### WHAT YOU ARE ASKED TO DO
Using the listing below, please gather every line containing the word "ankle".

### SUPPLIED DATA

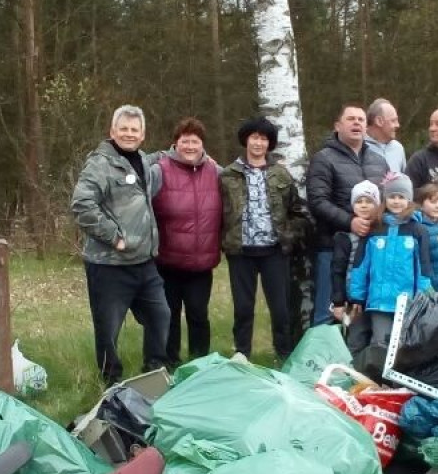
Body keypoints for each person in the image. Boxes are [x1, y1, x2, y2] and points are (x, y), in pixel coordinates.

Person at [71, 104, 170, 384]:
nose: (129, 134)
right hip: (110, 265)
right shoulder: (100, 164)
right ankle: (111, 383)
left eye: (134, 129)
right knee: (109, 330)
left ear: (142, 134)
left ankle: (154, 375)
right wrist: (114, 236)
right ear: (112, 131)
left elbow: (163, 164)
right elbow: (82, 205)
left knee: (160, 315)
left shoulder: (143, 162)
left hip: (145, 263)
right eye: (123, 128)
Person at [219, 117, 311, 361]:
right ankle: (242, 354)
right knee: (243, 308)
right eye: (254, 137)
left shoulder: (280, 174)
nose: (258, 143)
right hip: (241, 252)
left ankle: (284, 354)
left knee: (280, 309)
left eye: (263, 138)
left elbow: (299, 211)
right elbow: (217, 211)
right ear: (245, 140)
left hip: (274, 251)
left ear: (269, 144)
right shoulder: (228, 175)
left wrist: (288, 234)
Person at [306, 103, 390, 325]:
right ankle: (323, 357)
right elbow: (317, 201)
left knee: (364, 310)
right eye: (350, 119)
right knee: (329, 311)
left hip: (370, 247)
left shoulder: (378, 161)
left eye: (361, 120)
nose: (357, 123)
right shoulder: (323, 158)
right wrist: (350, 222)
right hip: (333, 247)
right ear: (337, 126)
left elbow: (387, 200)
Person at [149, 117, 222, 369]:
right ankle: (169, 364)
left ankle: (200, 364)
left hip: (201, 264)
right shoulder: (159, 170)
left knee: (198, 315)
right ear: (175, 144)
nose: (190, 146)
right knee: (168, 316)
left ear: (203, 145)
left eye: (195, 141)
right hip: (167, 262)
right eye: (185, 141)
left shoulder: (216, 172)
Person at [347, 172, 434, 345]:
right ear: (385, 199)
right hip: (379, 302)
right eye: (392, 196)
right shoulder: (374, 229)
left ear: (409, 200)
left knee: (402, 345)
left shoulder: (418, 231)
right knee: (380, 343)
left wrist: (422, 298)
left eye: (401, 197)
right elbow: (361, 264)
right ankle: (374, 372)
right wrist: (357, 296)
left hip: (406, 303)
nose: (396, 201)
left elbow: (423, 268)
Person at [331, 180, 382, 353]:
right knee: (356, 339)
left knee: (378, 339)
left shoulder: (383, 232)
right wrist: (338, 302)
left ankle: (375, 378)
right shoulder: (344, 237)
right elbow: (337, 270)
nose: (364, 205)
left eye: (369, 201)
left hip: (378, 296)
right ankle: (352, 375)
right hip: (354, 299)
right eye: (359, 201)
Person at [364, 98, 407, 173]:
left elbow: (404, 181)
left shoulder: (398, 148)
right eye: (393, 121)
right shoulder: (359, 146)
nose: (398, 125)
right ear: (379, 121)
==
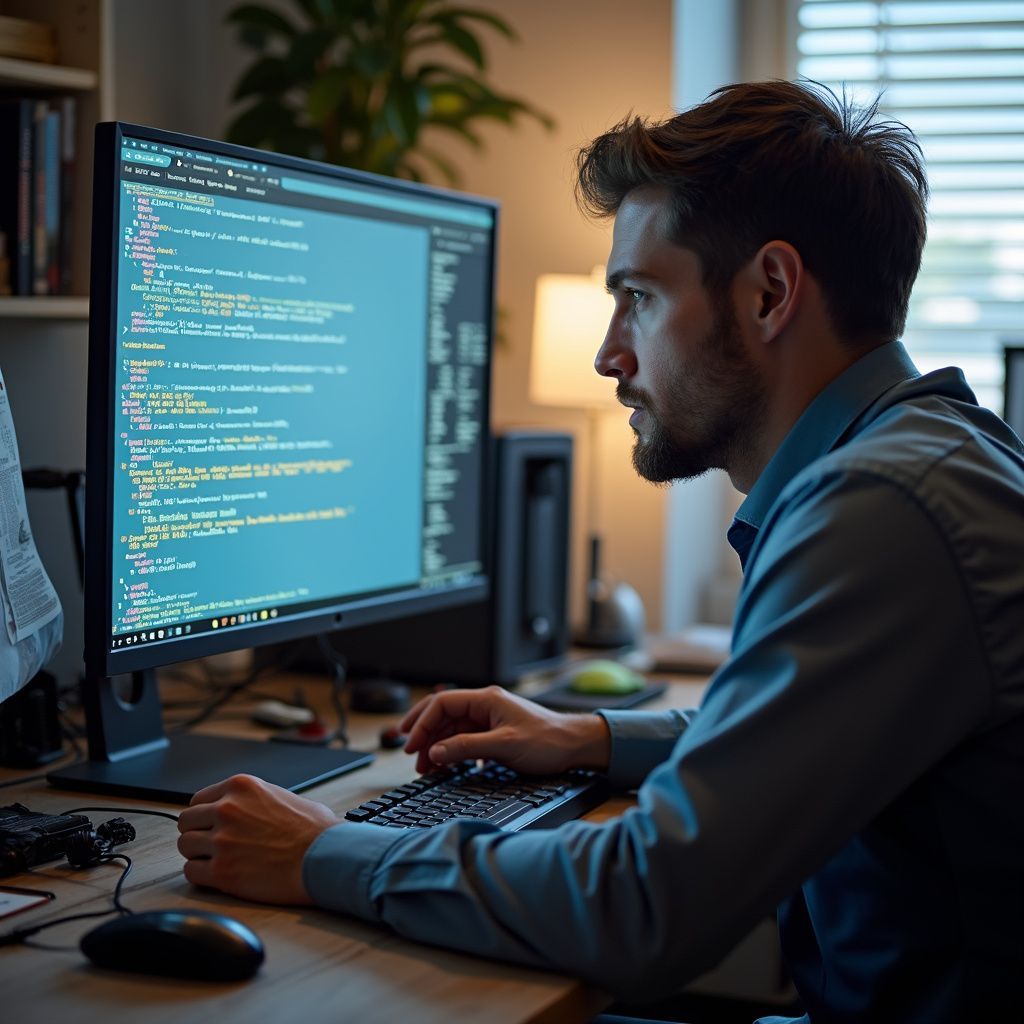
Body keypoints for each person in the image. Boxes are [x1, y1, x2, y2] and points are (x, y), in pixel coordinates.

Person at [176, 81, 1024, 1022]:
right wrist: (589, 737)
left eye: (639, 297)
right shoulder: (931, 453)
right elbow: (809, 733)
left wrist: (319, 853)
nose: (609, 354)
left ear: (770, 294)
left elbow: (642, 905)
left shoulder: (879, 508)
==
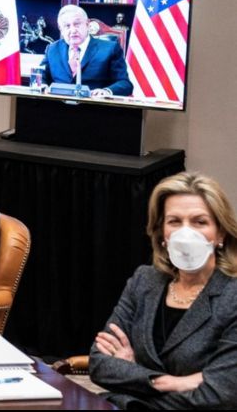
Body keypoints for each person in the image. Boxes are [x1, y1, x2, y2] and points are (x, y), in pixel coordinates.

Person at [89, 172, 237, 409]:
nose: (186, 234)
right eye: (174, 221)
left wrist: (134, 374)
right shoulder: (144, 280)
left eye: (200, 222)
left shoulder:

### RESPONSE AREA
right ankle: (111, 383)
left ankle: (154, 375)
right ankle: (242, 354)
left ankle: (284, 354)
right ankle: (323, 357)
right ankle: (169, 364)
left ankle: (200, 364)
right ankle: (374, 372)
left ankle: (375, 378)
right ankle: (352, 375)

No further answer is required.